Be our guest this Sunday!

Worship starts at 10:45 am. Gatherings for all ages at 9:30 am.

FFC2024 - Blog Post - March 25

Palm Sunday begins Holy Week, culminating in our remembrance of Jesus Christ's arrest, trial, crucifixion, death, and resurrection. Jesus entered Jerusalem on a donkey on this day, fulfilling Old Testament prophecy (cf. Zechariah 9:9) and defying the expectations of many longing for, even expecting, a militant king destined to throw off Roman imperial rule.

As the crowd yelled, "Hosanna!" they appealed for Jesus to save them. However, it seems most intended temporal, military-style salvation, not the more profound spiritual rescue from the power of sin and death Jesus intended by His first advent. The crowd's palm branches and cloaks represented homage and respect, the adoration typically reserved for those returning from military conquest, not the Suffering Servant prophesied in the Old Testament.

Within mere days, when it became apparent Jesus did not intend to fulfill their prevailing expectations for a political savior, the crowds' disillusionment turned them into an angry mob calling for His crucifixion. The One they hailed only days before suffered and died despised and rejected outside the city on a hill called Golgatha, the Place of the Skull, on what we now call Good Friday.
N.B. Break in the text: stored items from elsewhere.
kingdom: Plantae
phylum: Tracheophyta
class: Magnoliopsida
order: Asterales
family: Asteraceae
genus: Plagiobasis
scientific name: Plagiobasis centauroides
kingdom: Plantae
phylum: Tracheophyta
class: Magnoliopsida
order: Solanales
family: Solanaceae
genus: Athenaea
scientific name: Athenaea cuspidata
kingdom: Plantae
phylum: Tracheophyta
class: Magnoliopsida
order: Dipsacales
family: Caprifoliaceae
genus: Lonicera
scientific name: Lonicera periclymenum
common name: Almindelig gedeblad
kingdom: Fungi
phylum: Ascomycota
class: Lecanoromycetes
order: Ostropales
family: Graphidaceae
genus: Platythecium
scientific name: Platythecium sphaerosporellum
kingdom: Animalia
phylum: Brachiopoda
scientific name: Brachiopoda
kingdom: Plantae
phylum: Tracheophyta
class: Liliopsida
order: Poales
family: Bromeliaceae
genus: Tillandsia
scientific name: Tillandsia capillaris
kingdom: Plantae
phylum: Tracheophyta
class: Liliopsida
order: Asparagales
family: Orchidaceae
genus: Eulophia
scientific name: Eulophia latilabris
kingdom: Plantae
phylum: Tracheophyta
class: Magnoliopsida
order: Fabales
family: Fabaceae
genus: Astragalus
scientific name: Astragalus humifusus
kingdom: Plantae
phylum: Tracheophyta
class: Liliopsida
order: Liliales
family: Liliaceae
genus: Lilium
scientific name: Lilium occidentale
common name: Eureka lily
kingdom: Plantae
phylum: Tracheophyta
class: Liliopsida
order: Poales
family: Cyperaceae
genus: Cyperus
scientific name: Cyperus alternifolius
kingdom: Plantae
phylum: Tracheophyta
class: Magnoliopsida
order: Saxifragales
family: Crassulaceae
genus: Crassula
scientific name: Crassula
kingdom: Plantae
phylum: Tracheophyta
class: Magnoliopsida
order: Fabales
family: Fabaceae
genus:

On that day, Jesus laid down His life as an atoning sacrifice for our sins, meeting humanity's greatest need - liberation not from a temporary political regime but from the power of sin and death. For this reason, the Apostle Paul, once a vehement enemy of Christ and Christians, later remarked, "While we were yet sinners, Christ died for us" (Romans 5:8).

Therefore, on Palm Sunday, we learn a powerful and vital lesson. While Jesus was not the kind of King we expected or even wanted, He's precisely the King we need. And one day, He'll return to complete His conquest, "that at the name of Jesus every knee should bow, of those in heaven, and of those on earth, and of those under the earth, and that every tongue should confess that Jesus Christ is Lord, to the glory of God the Father" (Philippians 2:10-11).